Rosmarion Kerstin, Rothchild Robert
The City University of New York, John Jay College of Criminal Justice, Science Department, New York, New York 10019-1128, USA.
Appl Spectrosc. 2005 Mar;59(3):376-84. doi: 10.1366/0003702053585453.

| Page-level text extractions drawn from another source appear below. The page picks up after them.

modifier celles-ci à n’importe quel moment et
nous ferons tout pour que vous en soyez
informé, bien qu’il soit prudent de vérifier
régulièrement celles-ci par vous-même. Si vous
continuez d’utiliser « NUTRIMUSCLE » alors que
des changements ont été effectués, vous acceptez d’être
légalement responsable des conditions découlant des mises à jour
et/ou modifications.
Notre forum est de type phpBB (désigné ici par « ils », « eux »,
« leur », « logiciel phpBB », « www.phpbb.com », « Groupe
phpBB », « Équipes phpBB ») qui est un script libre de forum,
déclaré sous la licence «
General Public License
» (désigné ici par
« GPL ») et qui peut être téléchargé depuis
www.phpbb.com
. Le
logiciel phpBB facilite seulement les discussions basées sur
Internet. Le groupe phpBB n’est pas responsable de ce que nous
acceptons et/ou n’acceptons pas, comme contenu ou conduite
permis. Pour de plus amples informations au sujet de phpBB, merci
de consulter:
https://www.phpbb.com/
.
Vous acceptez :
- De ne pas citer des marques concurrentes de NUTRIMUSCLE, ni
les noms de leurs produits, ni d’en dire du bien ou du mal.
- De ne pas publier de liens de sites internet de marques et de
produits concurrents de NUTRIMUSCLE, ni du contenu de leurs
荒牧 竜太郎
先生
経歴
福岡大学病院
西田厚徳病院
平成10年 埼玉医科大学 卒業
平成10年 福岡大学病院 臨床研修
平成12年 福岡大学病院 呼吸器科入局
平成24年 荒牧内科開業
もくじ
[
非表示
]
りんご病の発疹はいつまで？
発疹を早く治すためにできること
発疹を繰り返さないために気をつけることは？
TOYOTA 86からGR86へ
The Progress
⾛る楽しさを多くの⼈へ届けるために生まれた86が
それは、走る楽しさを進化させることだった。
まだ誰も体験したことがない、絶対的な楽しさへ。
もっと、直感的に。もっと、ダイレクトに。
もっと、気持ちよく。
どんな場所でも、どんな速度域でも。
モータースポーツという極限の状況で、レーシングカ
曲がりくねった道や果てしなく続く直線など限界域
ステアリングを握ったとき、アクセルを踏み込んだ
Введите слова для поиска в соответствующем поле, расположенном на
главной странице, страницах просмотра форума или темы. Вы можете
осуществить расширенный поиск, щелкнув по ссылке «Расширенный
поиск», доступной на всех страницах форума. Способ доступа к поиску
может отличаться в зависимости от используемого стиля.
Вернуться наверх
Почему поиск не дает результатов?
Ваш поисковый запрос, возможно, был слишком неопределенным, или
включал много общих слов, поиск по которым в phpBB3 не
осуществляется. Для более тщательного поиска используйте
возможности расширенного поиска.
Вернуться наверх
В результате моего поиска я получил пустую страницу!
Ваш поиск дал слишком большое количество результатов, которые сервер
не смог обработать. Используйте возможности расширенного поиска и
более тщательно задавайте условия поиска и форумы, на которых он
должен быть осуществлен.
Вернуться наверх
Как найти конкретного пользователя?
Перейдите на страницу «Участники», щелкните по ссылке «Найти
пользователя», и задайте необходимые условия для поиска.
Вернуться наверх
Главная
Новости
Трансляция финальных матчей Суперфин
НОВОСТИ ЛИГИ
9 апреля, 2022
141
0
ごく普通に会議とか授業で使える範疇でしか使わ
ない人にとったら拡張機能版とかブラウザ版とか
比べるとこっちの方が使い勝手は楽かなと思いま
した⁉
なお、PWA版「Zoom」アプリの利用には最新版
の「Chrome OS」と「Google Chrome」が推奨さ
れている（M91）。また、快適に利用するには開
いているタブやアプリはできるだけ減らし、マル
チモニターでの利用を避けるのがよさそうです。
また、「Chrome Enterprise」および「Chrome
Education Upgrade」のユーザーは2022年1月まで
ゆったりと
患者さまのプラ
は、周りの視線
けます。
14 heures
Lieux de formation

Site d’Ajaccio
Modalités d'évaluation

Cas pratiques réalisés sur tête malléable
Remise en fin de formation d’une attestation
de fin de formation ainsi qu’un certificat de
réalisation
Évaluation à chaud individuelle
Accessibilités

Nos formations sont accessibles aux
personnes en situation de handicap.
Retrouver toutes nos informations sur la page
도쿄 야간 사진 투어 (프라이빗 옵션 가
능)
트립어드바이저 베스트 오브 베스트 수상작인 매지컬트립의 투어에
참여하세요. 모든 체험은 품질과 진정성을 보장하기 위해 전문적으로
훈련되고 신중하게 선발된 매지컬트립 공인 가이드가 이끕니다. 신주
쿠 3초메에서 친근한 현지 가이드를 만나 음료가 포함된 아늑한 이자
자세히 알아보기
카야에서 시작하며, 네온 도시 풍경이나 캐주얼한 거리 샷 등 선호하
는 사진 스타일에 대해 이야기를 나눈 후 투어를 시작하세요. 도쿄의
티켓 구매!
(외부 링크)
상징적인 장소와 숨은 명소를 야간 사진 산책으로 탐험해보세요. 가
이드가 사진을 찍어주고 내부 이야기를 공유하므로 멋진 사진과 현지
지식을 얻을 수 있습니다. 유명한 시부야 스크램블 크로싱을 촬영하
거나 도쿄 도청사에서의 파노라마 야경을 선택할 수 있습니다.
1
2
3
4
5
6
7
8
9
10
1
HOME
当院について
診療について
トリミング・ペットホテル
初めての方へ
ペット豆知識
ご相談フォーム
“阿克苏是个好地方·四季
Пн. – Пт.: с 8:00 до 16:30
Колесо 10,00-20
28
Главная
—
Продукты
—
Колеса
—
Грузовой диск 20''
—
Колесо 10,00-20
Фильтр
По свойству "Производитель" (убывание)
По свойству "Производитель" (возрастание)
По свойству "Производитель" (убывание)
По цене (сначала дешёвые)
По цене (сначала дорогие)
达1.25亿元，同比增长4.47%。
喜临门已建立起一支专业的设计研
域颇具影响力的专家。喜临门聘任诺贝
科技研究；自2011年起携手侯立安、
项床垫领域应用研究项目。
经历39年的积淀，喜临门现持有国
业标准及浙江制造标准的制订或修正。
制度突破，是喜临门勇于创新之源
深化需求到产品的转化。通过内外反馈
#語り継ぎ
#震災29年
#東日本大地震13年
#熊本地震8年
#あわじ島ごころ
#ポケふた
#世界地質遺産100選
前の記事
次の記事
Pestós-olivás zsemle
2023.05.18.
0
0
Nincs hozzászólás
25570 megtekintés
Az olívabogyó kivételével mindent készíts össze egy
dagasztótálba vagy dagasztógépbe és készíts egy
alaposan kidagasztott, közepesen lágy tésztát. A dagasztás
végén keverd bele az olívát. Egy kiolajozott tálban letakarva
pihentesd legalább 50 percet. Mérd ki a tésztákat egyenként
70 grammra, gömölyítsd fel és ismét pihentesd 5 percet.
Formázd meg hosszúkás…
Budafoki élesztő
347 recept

3,6-Dibromophencyclone, 2, reacted with N-ethylmaleimide, 3a; N-n-propylmaleimide, 3b; and N-n-butylmaleimide, 3c; to form the corresponding Diels-Alder adducts, 4a, 4b, and 4c. The nuclear magnetic resonance (NMR) spectra of the adducts were studied at ambient temperatures at 300 MHz for proton and 75 MHz for carbon-13. Full proton assignments were achieved by high-resolution COSY45 spectra for the aryl proton regions. Rigorous assignments for protonated carbons were obtained with the heteronuclear chemical shift correlation spectra (HETCOR). Slow exchange limit (SEL) spectra were observed for both proton and carbon-13 NMR for each adduct, with slow rotation on the NMR timescales for the unsubstituted bridgehead phenyl groups. Endo Diels-Alder adduct stereochemistry was supported by substantial magnetic anisotropic shielding effects in the 1H NMR spectra of the alkyl groups. Proton NMR shifts are compared with those previously reported for the corresponding adducts, 5b and 5c, obtained from 3b and 3c, respectively, with the parent compound, phencyclone, 1. Results of ab initio molecular modeling calculations at the Hartree-Fock level using the LACVP* basis set for conformers of the dibrominated adducts, 4a-4c, are presented, together with HF/6-31G* results for the non-brominated adducts, 5a, 5b, and 5c. Novel aspects of this present work include: (a) attempts to quantitatively evaluate alkyl proton NMR shielding magnitudes in the adducts, relative to maleimide precursors, and (b) use of ab initio Hartree-Fock level calculations to try to reconcile adduct geometries with the observed shielding magnitudes. Our results here complement and extend studies of: (a) adducts of the parent phencyclone with straight-chain N-n-alkylmaleimides, and (b) adducts of 3,6-dibromophencyclone with other symmetrical dienophiles.
3,6 - 二溴苯环己酮(2)与N - 乙基马来酰亚胺(3a)、N - 正丙基马来酰亚胺(3b)和N - 正丁基马来酰亚胺(3c)反应,形成相应的狄尔斯 - 阿尔德加合物4a、4b和4c。在室温下,对加合物的核磁共振(NMR)谱进行了研究,质子谱在300 MHz下测定,碳 - 13谱在75 MHz下测定。通过芳基质子区域的高分辨率COSY45谱完成了全质子归属。通过异核化学位移相关谱(HETCOR)获得了质子化碳的严格归属。观察到每个加合物的质子和碳 - 13 NMR的慢交换极限(SEL)谱,未取代桥头苯基在NMR时间尺度上旋转缓慢。烷基的1H NMR谱中的显著磁各向异性屏蔽效应支持了内型狄尔斯 - 阿尔德加合物的立体化学。将质子NMR位移与先前分别从3b和3c与母体化合物苯环己酮(1)得到的相应加合物5b和5c的报道值进行了比较。给出了使用LACVP基组在哈特里 - 福克水平下对二溴化加合物4a - 4c构象进行的从头算分子模型计算结果,以及对非溴化加合物5a、5b和5c的HF/6 - 31G结果。本工作的新方面包括:(a)尝试相对于马来酰亚胺前体定量评估加合物中烷基质子的NMR屏蔽大小,以及(b)使用从头算哈特里 - 福克水平计算试图使加合物几何结构与观察到的屏蔽大小相协调。我们在此的结果补充并扩展了以下研究:(a)母体苯环己酮与直链N - 正烷基马来酰亚胺的加合物,以及(b)3,6 - 二溴苯环己酮与其他对称亲双烯体的加合物。